Vooruitgang technisch en begrijpend lezen Wat betreft technisch lezen boekten de leerlingen duidelijke vooruitgang. Hoewel nog geen van de leerlingen groep 8 heeft bereikt, lijkt het een redelijke veronderstelling dat voor nagenoeg alle leerlingen AVI-9 binnen bereik is. Vijf leerlingen hebben dit niveau al in groep 6 of 7 bereikt. De betrokken leerlingen bleven, vergeleken met hun leeftijdsgenoten, zwakke technische lezers. Wat begrijpend lezen betreft is het beeld gunstiger. Enkele leerlingen hebben een niveau bereikt waarmee ze zich met hun klasgenoten kunnen meten.

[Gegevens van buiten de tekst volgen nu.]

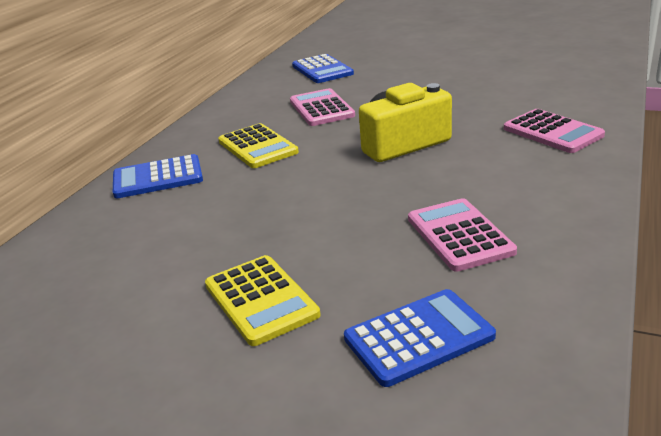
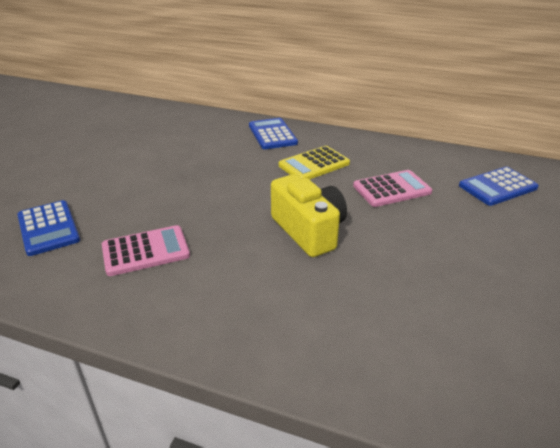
camera: 85 degrees right, 5 degrees up
(261, 300) = (116, 178): yellow calculator -> none
(552, 132) = (323, 334): pink calculator -> none

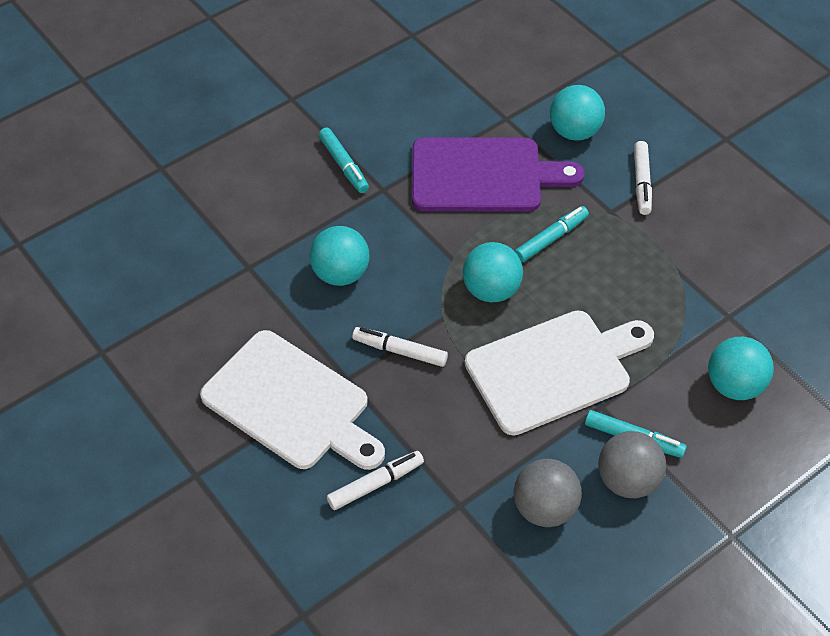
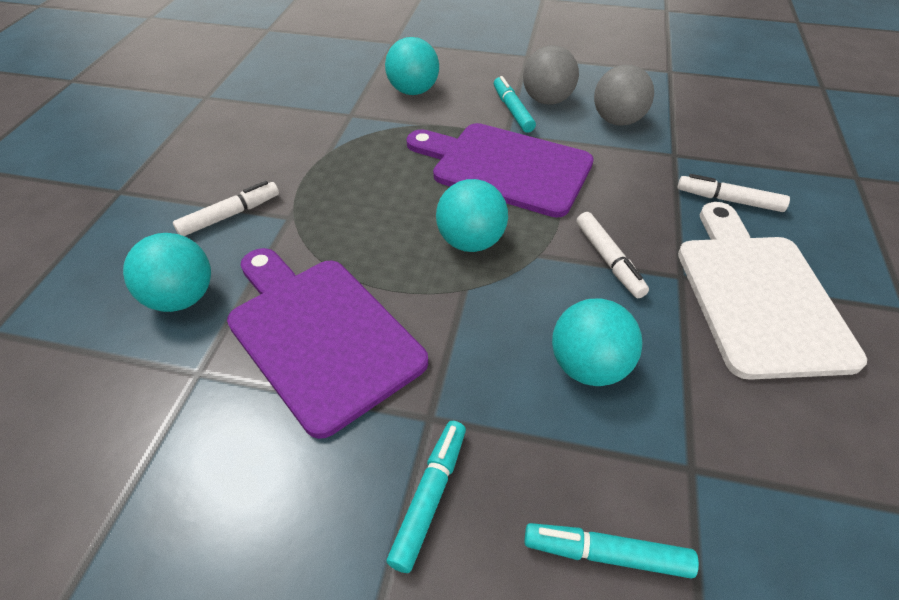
camera: 130 degrees left, 5 degrees down
(551, 239) = (365, 236): turquoise marker -> turquoise marker (606, 553)
(554, 370) = (505, 167): white cutting board -> purple cutting board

Methodieken zijn verankerd In de periode na de pilot kregen, wederom gerekend over beide scholen, 11 van de 14 daarvoor in aanmerking komende leerlingen LGV-leeshulp van de school. Hun vorderingen vertonen, voor zover zich dat nu laat aanzien, hetzelfde patroon als van de eerder genoemde leerlingen.

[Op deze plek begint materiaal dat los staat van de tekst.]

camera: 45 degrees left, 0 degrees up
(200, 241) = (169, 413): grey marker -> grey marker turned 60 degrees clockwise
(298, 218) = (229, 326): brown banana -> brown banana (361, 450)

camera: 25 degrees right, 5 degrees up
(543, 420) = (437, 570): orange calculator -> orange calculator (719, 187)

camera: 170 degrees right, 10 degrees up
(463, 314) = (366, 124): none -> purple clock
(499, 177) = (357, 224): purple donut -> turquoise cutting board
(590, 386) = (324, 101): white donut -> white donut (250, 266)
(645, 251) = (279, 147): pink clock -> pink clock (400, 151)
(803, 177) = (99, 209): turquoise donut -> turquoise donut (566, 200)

Het is op beide scholen een gunstige omstandigheid geweest dat de huidige intern begeleiders en onderwijsassistenten dezelfde waren die de pilotperiode meemaakten. De methodieken zijn daardoor binnen de school verankerd. Een probleem is soms wel om de vereiste begeleidingsfrequentie - 4x per week - te realiseren.

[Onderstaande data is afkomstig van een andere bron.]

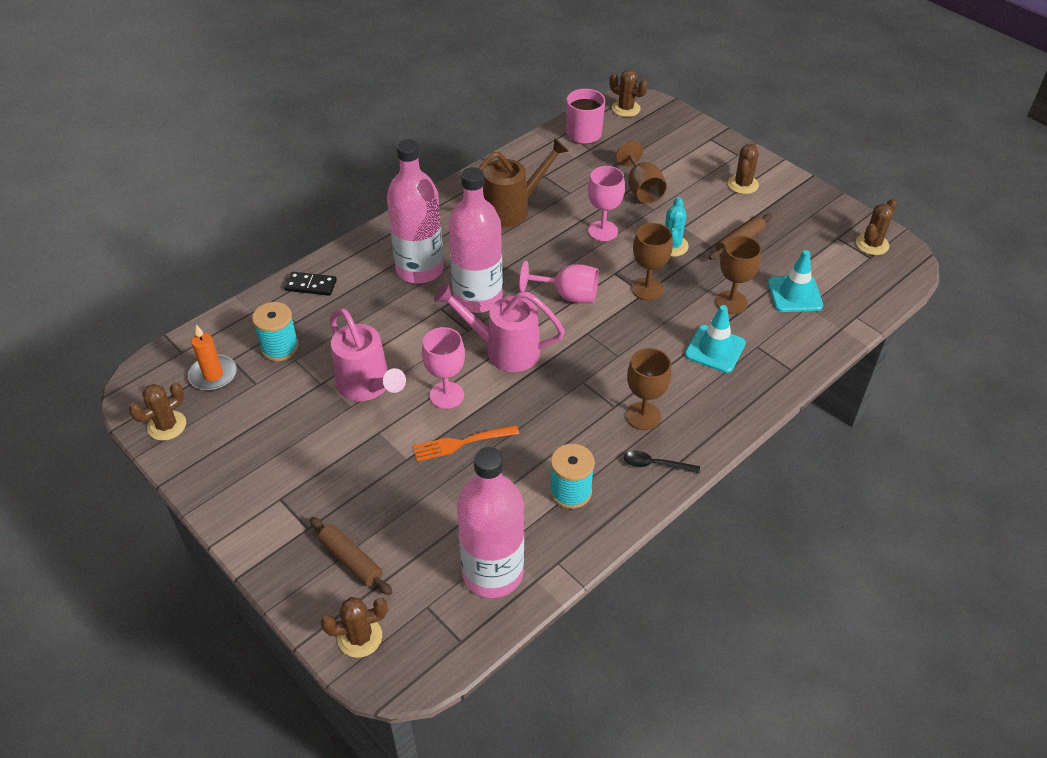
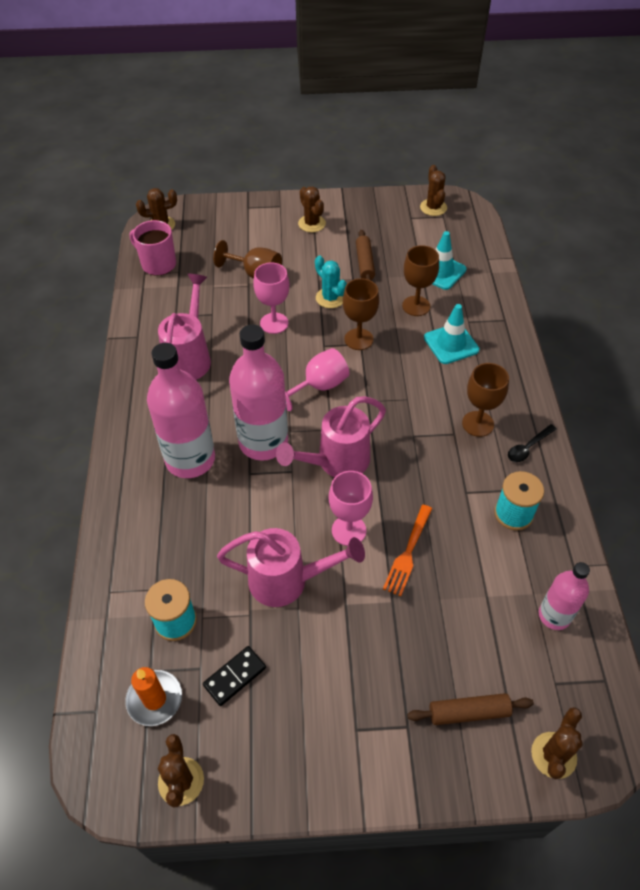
camera: 50 degrees left, 5 degrees up
(311, 285) = (124, 549): black domino -> black domino (235, 677)
(493, 573) = (554, 615): pink bottle -> pink bottle, size x0.57
(513, 208) = (190, 357): brown watering can -> pink watering can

Leesverbeterplan Beide scholen ontwikkelden een leesverbeterplan en voerden dat uit. Omdat de scholen de plannen niet evalueerden, is het moeilijk de resultaten ervan aan te geven. Wel bleek uit een analyse van de groeps- en schoolgemiddelden op diverse toetsen voor begrijpend lezen dat de resultaten van jaar tot jaar sterk schommelen. Een positieve trendmatige ontwikkeling is als gevolg hiervan niet gemakkelijk zichtbaar te maken.

Verbeterpunten Het follow-up onderzoek leverde ook enkele verbeterpunten op. Scholen zijn, dankzij hun leerlingvolgsysteem, tamelijk goed in het registreren van de vorderingen van leerlingen. Maar wat beter moet, is de registratie van de extra hulp die leerlingen krijgen. Het vastleggen daarvan is voor iedereen van belang, en nog extra voor dyslectische leerlingen. Vergoeding van buitenschoolse hulp is alleen mogelijk als de school kan aantonen voldoende leeshulp te hebben geboden.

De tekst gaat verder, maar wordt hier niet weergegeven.